Transcribed page contents:
+ + + + + + +

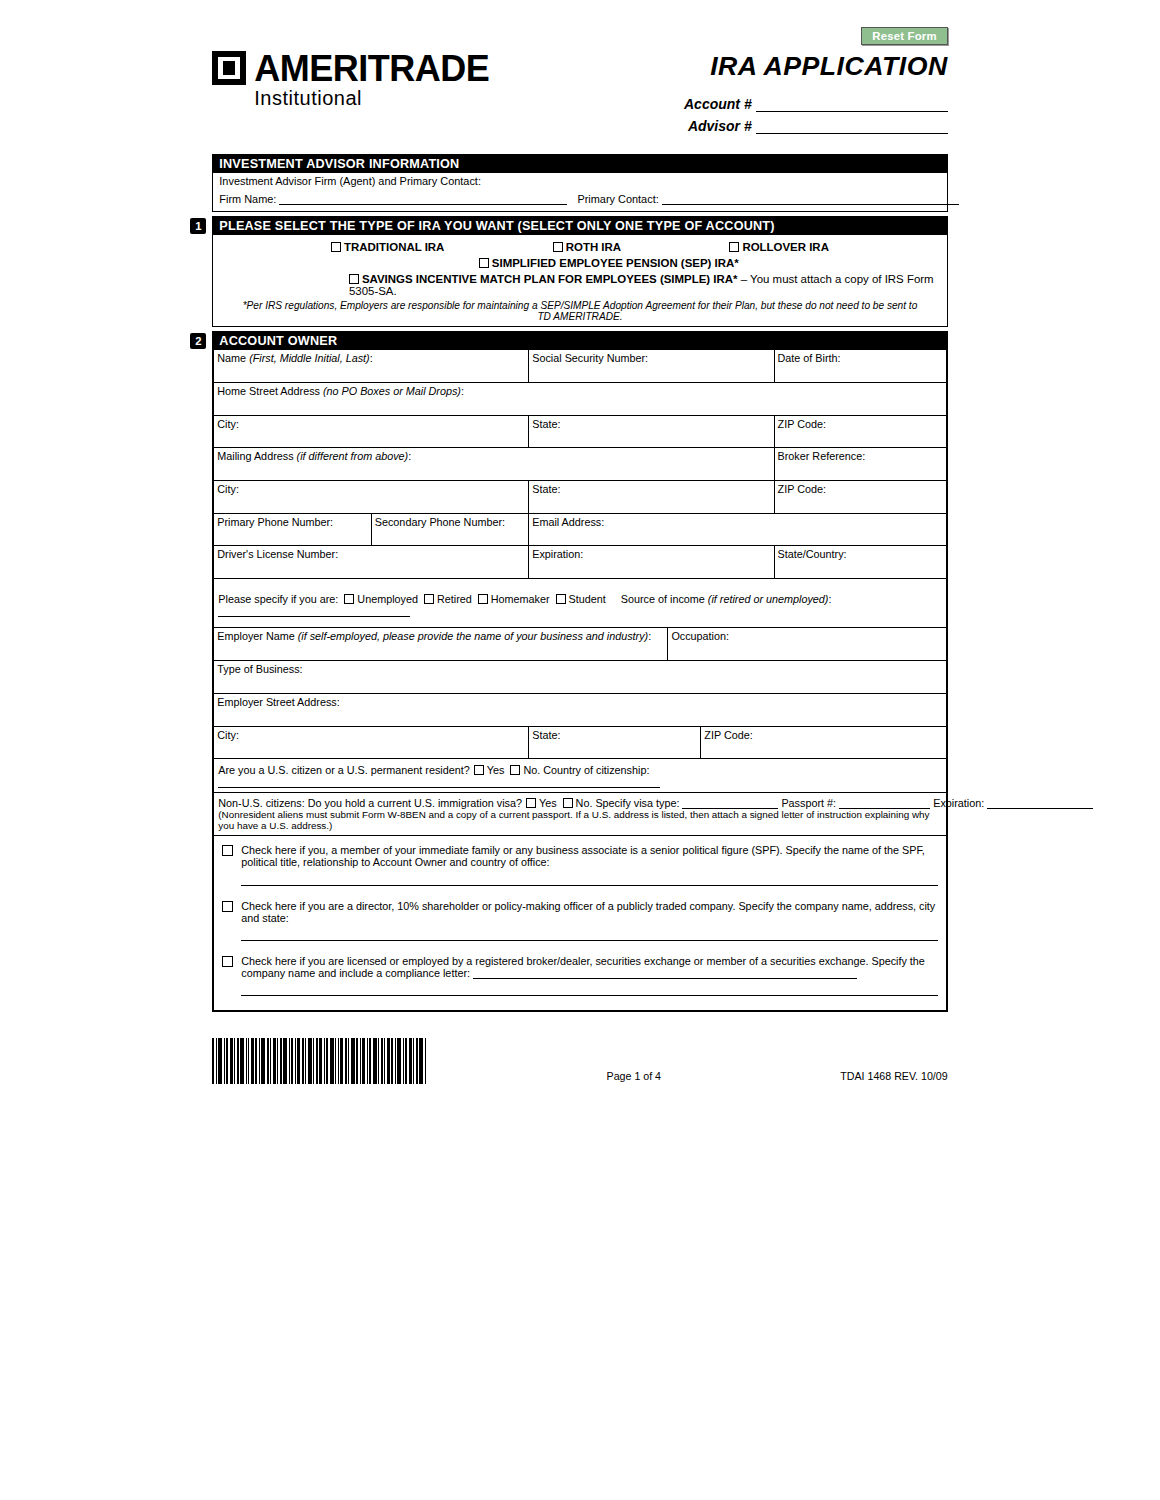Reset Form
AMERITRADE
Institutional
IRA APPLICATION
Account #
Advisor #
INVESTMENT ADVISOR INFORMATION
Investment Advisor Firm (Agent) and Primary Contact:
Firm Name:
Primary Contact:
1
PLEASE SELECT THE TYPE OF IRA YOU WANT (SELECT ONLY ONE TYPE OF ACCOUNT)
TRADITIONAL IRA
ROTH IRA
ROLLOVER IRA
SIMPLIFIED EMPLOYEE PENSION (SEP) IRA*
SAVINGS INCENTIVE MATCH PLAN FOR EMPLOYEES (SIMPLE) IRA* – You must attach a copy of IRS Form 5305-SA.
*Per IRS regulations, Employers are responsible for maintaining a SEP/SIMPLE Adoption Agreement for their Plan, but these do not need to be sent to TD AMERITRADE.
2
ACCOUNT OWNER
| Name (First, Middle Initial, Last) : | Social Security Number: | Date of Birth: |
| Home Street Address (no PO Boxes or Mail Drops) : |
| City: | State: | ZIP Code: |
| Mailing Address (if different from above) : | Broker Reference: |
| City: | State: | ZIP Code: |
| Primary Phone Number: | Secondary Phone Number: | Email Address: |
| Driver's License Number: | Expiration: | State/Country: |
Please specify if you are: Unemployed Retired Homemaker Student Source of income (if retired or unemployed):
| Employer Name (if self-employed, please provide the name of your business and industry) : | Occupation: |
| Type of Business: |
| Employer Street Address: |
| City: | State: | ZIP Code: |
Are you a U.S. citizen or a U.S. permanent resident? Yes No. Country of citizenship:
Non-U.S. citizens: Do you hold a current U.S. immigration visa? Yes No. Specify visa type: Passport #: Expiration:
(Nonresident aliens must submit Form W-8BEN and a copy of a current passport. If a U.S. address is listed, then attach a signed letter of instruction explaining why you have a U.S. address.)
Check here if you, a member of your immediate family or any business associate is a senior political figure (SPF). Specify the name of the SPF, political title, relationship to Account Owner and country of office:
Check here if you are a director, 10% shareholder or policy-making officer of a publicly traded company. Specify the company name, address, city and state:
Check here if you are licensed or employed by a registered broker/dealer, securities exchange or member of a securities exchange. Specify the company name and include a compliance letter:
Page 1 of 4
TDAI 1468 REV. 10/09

+ + + + + + +

§ **Required work**:
The records above need retyping in full. Omit the pictures, and change nothing else.

§ **Exercise result**:
Reset Form
AMERITRADE
Institutional
IRA APPLICATION
Account #
Advisor #
INVESTMENT ADVISOR INFORMATION
Investment Advisor Firm (Agent) and Primary Contact:
Firm Name:
Primary Contact:
1
PLEASE SELECT THE TYPE OF IRA YOU WANT (SELECT ONLY ONE TYPE OF ACCOUNT)
TRADITIONAL IRA
ROTH IRA
ROLLOVER IRA
SIMPLIFIED EMPLOYEE PENSION (SEP) IRA*
SAVINGS INCENTIVE MATCH PLAN FOR EMPLOYEES (SIMPLE) IRA* – You must attach a copy of IRS Form 5305-SA.
*Per IRS regulations, Employers are responsible for maintaining a SEP/SIMPLE Adoption Agreement for their Plan, but these do not need to be sent to TD AMERITRADE.
2
ACCOUNT OWNER
| Name (First, Middle Initial, Last) : | Social Security Number: | Date of Birth: |
| Home Street Address (no PO Boxes or Mail Drops) : |
| City: | State: | ZIP Code: |
| Mailing Address (if different from above) : | Broker Reference: |
| City: | State: | ZIP Code: |
| Primary Phone Number: | Secondary Phone Number: | Email Address: |
| Driver's License Number: | Expiration: | State/Country: |
Please specify if you are: Unemployed Retired Homemaker Student Source of income (if retired or unemployed):
| Employer Name (if self-employed, please provide the name of your business and industry) : | Occupation: |
| Type of Business: |
| Employer Street Address: |
| City: | State: | ZIP Code: |
Are you a U.S. citizen or a U.S. permanent resident? Yes No. Country of citizenship:
Non-U.S. citizens: Do you hold a current U.S. immigration visa? Yes No. Specify visa type: Passport #: Expiration:
(Nonresident aliens must submit Form W-8BEN and a copy of a current passport. If a U.S. address is listed, then attach a signed letter of instruction explaining why you have a U.S. address.)
Check here if you, a member of your immediate family or any business associate is a senior political figure (SPF). Specify the name of the SPF, political title, relationship to Account Owner and country of office:
Check here if you are a director, 10% shareholder or policy-making officer of a publicly traded company. Specify the company name, address, city and state:
Check here if you are licensed or employed by a registered broker/dealer, securities exchange or member of a securities exchange. Specify the company name and include a compliance letter:
Page 1 of 4
TDAI 1468 REV. 10/09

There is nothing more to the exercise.